La diaspora devient le premier bailleur du pays au Burkina Faso.
Longtemps perçue comme un réservoir de main-d’œuvre expatriée, la diaspora burkinabè s’impose aujourd’hui comme l’un des piliers économiques les plus fiables du pays. Avec des transferts financiers dépassant parfois ceux de l’aide publique classique, les Burkinabè de l’étranger rejouent la carte du patriotisme économique et rebattent les lignes du financement national.
La diaspora burkinabè n’est pas une petite communauté isolée aux quatre coins du monde : elle représente près de 16 millions de personnes, soit un pays dans le pays.
Et son impact est tout sauf symbolique : selon les chiffres officiels présentés par le ministre des Affaires étrangères, elle contribue désormais à 3 % du PIB national, contre 2,8 % quelques années plus tôt.
Chaque année, les transferts formels dépassent les 200 milliards de FCFA, enregistrés via les canaux légaux de la BCEAO. D’après la Banque mondiale, ces envois ont atteint :
- 614 millions USD (2021)
- 562,9 millions USD (2022)
- 621,1 millions USD (2023)
Des montants qui placent la diaspora non pas comme un acteur parmi d’autres, mais comme une véritable bouée économique pour les ménages, les petites entreprises et parfois même les finances publiques.
Plus généreuse que l’aide publique internationale
L’un des points les plus frappants ressort des comparaisons effectuées au Parlement : selon le ministre, les transferts de la diaspora dépassent l’aide publique au développement que les pays de l’OCDE devraient allouer au Burkina Faso sur les mêmes périodes.
Une affirmation audacieuse, certes, mais soutenue par des données solides. Entre 2015 et 2019, les transferts cumulés ont dépassé 1 000 milliards de FCFA. Et certains exercices budgétaires montrent que ces envois rivalisent, voire surpassent, l’aide publique traditionnelle, en particulier lorsqu’elle connaît des retards ou une régression.
Autrement dit : quand l’aide extérieure hésite, la diaspora, elle, ne tremble pas.
Un soutien multiforme, pas seulement financier
Réduire la diaspora à l’argent serait passer à côté d’une dimension essentielle.
Elle est aussi un acteur social, entrepreneurial et stratégique.
- Investissements directs dans l’immobilier, l’agro-industrie, le commerce.
- Actionnariat populaire, notamment via des participations dans des projets nationaux.
- Soutien patriotique, comme les contributions au Fonds de Soutien Patriotique.
- Transferts de compétences, grâce aux professionnels burkinabè basés dans les universités, hôpitaux ou entreprises internationales.

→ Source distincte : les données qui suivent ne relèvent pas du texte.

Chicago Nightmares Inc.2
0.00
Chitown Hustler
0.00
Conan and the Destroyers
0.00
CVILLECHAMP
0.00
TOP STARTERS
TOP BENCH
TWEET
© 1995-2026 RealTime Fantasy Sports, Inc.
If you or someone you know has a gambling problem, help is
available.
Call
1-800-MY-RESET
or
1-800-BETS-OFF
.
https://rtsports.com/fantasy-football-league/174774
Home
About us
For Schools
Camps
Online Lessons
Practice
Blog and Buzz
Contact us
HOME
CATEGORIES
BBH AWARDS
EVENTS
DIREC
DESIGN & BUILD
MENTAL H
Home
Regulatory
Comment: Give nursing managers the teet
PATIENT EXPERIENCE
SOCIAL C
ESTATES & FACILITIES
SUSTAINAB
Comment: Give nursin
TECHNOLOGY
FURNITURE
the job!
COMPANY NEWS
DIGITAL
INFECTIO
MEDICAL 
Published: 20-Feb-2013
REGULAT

Selon une étude de l’Organisation internationale pour les migrations (OIM), les contributions immatérielles : expertise, réseaux, innovations ont un impact parfois supérieur à la valeur monétaire envoyée.
L’autre visage du développement
Dans un contexte économique sous tension, où les finances publiques doivent jongler avec des besoins sécuritaires massifs et un ralentissement des appuis extérieurs, la diaspora se révèle être un amortisseur, mais surtout un accélérateur.

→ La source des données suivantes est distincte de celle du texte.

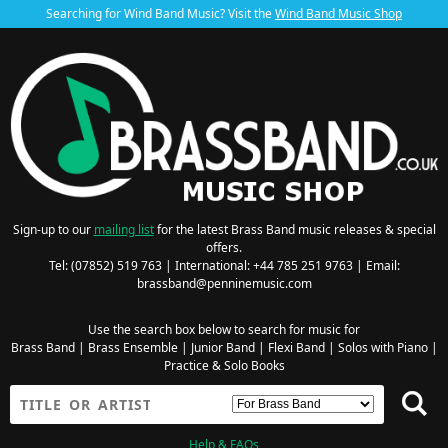
Searching for Wind Band Music? Visit the
Wind Band Music Shop
Sign-up to our
mailing list
for the latest Brass Band music releases & special
offers.
Tel: (07852) 519 763 | International: +44 785 251 9763 | Email:
brassband@penninemusic.com
Use the search box below to search for music for
Brass Band
|
Brass Ensemble
|
Junior Band
|
Flexi Band
|
Solos with Piano
|
Practice & Solo Books
Help & FAQs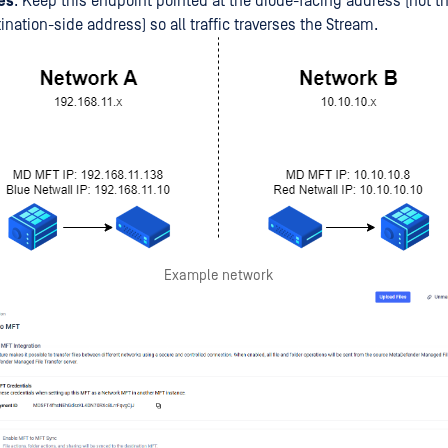
es
: Keep this endpoint pointed at the diode-facing address (not th
ination-side address) so all traffic traverses the Stream.
Example network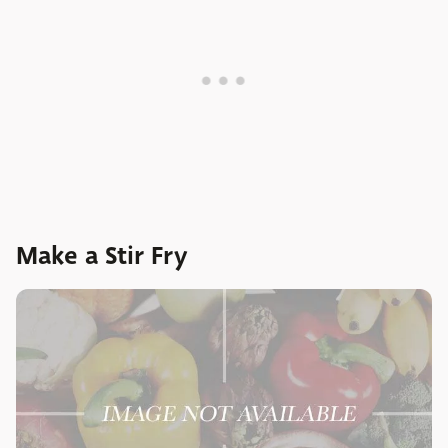
Make a Stir Fry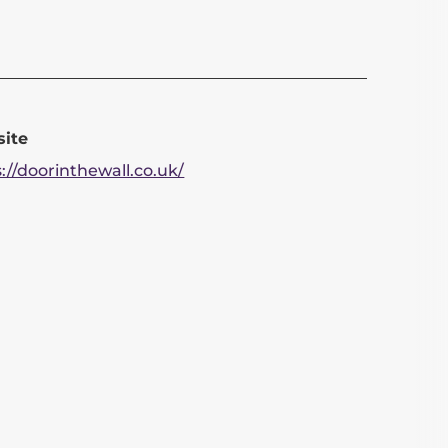
ite
://doorinthewall.co.uk/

Elle ne se contente pas d’aider : elle investit, construit, transmet et stabilise.
Mais son potentiel reste encore sous-exploité. Le défi, désormais, est d’intégrer pleinement cet acteur dans une stratégie économique nationale, avec des mécanismes d’investissement adaptés, des canaux de transfert sécurisés et des cadres d’entrepreneuriat réellement incitatifs.

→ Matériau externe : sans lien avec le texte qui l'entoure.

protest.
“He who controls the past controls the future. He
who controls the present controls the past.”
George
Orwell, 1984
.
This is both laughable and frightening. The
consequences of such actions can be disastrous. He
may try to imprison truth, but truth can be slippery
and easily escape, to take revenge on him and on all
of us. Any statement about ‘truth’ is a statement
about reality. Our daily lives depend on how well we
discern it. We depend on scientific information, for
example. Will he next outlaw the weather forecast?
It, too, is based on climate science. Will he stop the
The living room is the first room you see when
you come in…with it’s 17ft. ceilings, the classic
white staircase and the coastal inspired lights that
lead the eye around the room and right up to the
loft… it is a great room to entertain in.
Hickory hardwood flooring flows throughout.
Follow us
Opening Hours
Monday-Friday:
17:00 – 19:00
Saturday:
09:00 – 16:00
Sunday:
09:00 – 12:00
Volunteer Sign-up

Derrière chaque billet envoyé depuis Paris, Abidjan, Ouagadougou ou New York, il n’y a pas seulement un geste familial : il y a une contribution à l’économie nationale. Une certitude se dessine donc quand les partenaires internationaux se montrent hésitants, la diaspora, elle, ne décroche jamais.
Au Burkina Faso, le véritable bailleur n’est peut-être pas celui que l’on croit : il vit, travaille et investit… hors des frontières.